Dzisiaj dzieci mają wszystko i nic na dłuższą metę ich nie cieszy.
W zeszłym roku mieliśmy większą wigilię i mój młody dostał chyba siedem samochodów. Pomyślałem, że jednego schowam i wyciągnę za miesiąc w nadziei, że bardziej się z niego ucieszy. Faktycznie, ucieszył się, ale po 10 minutach już o nim zapomniał.
Nie jest to pojedynczy przykład, inni znani mi młodzi rodzice zauważają to samo.
Narzeka się na dzisiejsze zabawki w Happy Mealu albo Kinder Niespodziance zapominając, że kiedyś stanowiły one faktyczną zachętę do zakupu.
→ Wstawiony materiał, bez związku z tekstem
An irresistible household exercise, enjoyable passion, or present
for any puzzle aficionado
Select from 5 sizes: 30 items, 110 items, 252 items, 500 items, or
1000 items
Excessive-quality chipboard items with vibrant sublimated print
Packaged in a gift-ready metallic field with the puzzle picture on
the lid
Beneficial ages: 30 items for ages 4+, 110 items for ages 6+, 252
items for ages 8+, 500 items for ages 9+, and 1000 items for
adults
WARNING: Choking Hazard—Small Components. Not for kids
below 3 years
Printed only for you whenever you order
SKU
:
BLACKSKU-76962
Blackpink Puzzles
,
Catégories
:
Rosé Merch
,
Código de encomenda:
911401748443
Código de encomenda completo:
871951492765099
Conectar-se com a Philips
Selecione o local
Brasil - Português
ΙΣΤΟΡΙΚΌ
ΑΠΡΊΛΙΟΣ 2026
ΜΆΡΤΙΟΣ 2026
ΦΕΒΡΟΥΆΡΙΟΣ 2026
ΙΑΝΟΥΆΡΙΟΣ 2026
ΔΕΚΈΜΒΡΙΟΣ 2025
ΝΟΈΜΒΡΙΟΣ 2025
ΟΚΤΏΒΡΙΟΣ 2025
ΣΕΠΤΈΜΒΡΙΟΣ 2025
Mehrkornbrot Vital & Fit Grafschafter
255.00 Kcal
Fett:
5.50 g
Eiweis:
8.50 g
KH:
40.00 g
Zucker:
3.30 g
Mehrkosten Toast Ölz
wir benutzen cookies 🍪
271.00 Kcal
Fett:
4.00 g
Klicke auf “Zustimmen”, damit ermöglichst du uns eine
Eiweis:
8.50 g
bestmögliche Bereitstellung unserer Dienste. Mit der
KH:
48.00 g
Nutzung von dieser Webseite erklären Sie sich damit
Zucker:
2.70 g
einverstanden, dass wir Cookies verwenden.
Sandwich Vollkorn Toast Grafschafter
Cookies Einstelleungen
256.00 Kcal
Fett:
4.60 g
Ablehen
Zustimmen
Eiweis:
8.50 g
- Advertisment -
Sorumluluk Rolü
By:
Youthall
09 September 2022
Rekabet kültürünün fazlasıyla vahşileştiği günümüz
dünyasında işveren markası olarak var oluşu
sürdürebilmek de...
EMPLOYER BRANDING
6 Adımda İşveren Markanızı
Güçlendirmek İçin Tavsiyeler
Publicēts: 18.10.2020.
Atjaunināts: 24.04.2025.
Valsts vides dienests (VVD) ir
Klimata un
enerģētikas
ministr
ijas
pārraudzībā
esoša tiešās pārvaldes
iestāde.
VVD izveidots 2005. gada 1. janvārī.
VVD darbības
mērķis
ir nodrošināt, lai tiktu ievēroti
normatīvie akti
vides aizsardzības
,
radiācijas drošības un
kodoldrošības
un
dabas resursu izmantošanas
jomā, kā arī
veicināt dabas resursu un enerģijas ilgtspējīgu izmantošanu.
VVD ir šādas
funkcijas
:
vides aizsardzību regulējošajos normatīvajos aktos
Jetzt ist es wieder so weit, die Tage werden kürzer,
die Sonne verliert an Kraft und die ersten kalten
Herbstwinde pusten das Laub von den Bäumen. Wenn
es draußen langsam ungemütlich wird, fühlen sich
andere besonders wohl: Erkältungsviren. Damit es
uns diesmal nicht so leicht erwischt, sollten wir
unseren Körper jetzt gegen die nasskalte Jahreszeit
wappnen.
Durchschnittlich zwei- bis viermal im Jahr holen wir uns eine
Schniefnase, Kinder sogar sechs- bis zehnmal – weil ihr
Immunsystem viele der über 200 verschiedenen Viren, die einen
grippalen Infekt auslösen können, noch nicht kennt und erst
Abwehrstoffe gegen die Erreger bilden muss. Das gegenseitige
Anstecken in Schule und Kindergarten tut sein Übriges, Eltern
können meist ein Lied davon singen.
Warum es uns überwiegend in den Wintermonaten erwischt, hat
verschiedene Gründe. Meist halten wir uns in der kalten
Dzisiaj dzieci chcą HM i KN dla frytek i czekolady, a na te zabawki mają wywalone.
Z jednej strony to wspaniale, że jako Polacy poczyniliśmy taki postęp. Z drugie dochodzimy do filozoficznej kwestii, czy człowiek bogatszy faktycznie jest szczęśliwszy.
Taka boomerska rozkmina xD
#swieta #rodzicielstwo
@CoryTrevor Wystarczy, że moim wyłączę TV i zabiore tablet i się bawią.
mysle ze lepiej mniej, ale lepsze jakosciowo i co za tym idzie drozsze
Miałam tą samą rozminę co do mojej siostrzenicy, obecnie jest rodzynkiem w całej jej rodzinie z obu stron wiec wszyscy czują niedosyt dzieciaczków, cała uwaga spada na nią, a tym samym prezenty. Siostra juz oddała 2 worki zabawek, a jej córka ma nie całe trzy lata. Pokoj cały zawalony zabawkami i to czesto takimi byle jakimi. Choc jest jeden plus, obecnie duzo zabawek ma charakter edukacyjny i widać jej duze zainteresowanie takimi. Jednak zabawkami sama raczej nie chce sie bawić, interesuje sie nimi jak ktoś inny je weźmie(stąd uważam, że dla takich małych dzieci ważniejszy jest wspólny czas, a nie materialne przedmioty). Powiedziałam, że ja jej zabawek kupować nie będę, obecnie daje bony podarunkowe, a jak podrośnie to bede zabierać ją na urodziny do kina czy na inne takie atrakcje. Ewentualnie jakąś książkę do czytania.
Co do moich wspomnień, w dzieciństwie zabawek raczej mi nie brakowało jak juz to bardziej takich jakie chciałam konkretnie. Sama wspominam dzieciństwo tak, ze się dużo nimi bawiłam i tez jak szłam do znajomych to zawsze sie bawiliśmy jakimiś zabawkami. Ale tez nie było tabletów, a bajki leciały o określonej porze, nie wiem właśnie czy przez rozwinięte multimedia zainteresowanie zabawkami zmalało.